At the heart of these video compression schemes is the discrete cosine transform (DCT). The DCT is in many ways similar to the Fourier transform. It converts image data from the spatial domain to discrete spatial frequency coefficients. Because the eye is less sensitive to high frequencies than to low ones, you can quantize the higher-frequency coefficients more coarsely. In fact, you can quantize most of the high-frequency coefficients to zero, producing long strings of zeroes, which run-length encoding can effectively compress.
In order to get higher compression ratios, you must quantize the DCT coefficients more. The amount of quantization is called the DCT quality factor. Of course there is a trade-off: as you quantize more and degrade the quality factor, the images become more blocky and distorted.
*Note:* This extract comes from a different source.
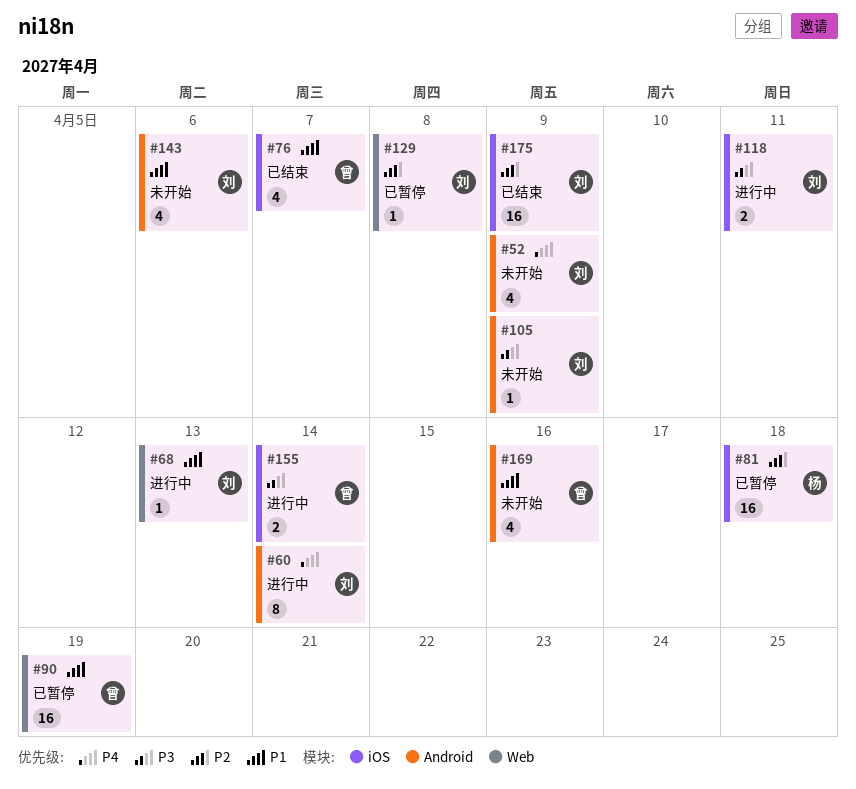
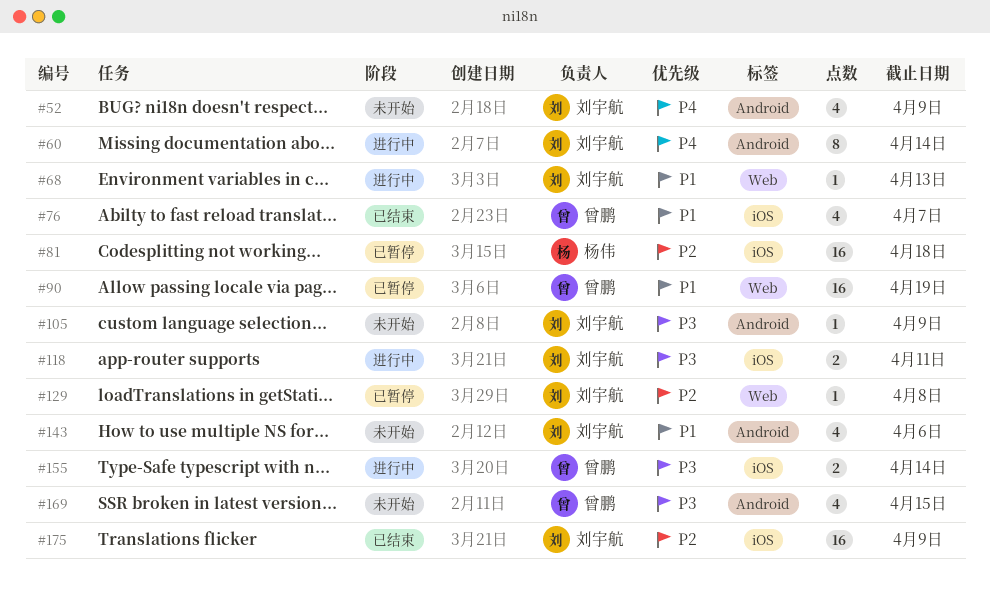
#169, priority: P1 -> P3
#169, due: Apr 16 -> Apr 15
As stated earlier, aliasing, a side effect of bilinear and pixel dropping resizing, is the overlap of harmonic frequencies with the baseband frequencies. This results in spurious high-frequency distortions, and the high-frequency DCT coefficients will not likely quantize to zero. Thus, aliasing hampers MPEG compression.
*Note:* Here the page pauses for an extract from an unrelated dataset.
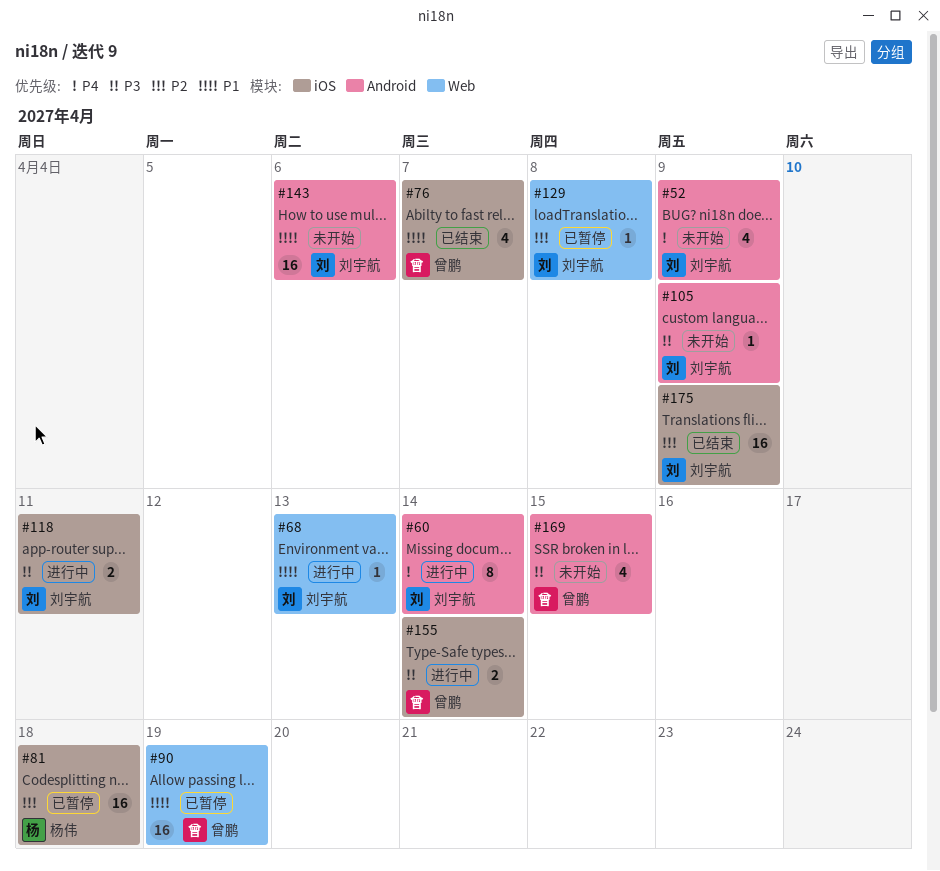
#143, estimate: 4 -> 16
Textbook-correct resizing, on the other hand, properly filters out high spatial frequencies from the image. This filtering works well with the DCT to help ensure long strings of zero high-frequency coefficients and favorable run-length encoding compression. For fixed-bandwidth applications, textbook-correct resizing allows an improvement in the DCT quality factor. Figure 8 shows a video-compression system using video resizing and a MPEG encoder and decoder.
Applying the technology
What can you do with video resizing and compression? If you recall, resizing and compression play key roles in video teleconferencing.
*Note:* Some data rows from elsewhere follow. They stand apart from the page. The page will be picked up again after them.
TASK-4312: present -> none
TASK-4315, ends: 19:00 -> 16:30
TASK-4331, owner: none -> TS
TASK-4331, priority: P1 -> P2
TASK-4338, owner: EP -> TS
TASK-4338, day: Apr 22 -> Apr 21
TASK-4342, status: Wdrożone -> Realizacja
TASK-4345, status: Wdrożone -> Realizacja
Video-teleconferencing systems allow the sharing of data, particularly audio and video information, over existing telephone or ISDN lines. The telephone-line transmission bandwidth severely constrains these systems. To address this limitation, you must substantially compress the data using, for instance, H.261 with high quantization. In order to achieve the high compression required, you must sacrifice image quality, which results in blockiness and jerky motion.
By properly resizing the video before compression, you can reduce the input data, filter the high-frequency information, and maintain a reasonable image quality. This allows for more efficient compression with fewer compression distortions.
Additionally, by changing the resize factor, you can dynamically reallocate bandwidth. This lets you implement more advanced features and share other information. For instance, you can scan in documents and transmit them during a teleconference call. By shrinking the video even smaller, you can free bandwidth for transmitting the scanned document. If you zoom the received video proportionately, you get video that is blurry during document transmission.
Multimedia has rapidly become a buzzword of the '90s, and, with it, digital video has gained enormous exposure. In digital video, two technologies stand out. Resizing reduces the amount of video data required to transmit or store, it allows users the option to choose what size they view video images at, and it may also enhance compression. Compression, on the other hand, brings the bandwidth requirements for digital video to more manageable proportions. Together, the two technologies make digital video a reality.
Calvin Ngo is a research engineer at Genesis Microchip Inc (Markam, Ont, Canada) where he has worked for the past 1 1/2 years. In his position, he participates in the research and development of resizing algorithms. He has helped to develop the next generation of video-resizing engines. He has a BAS from the University of Waterloo and enjoys skiing, basketball, and baseball in his spare time.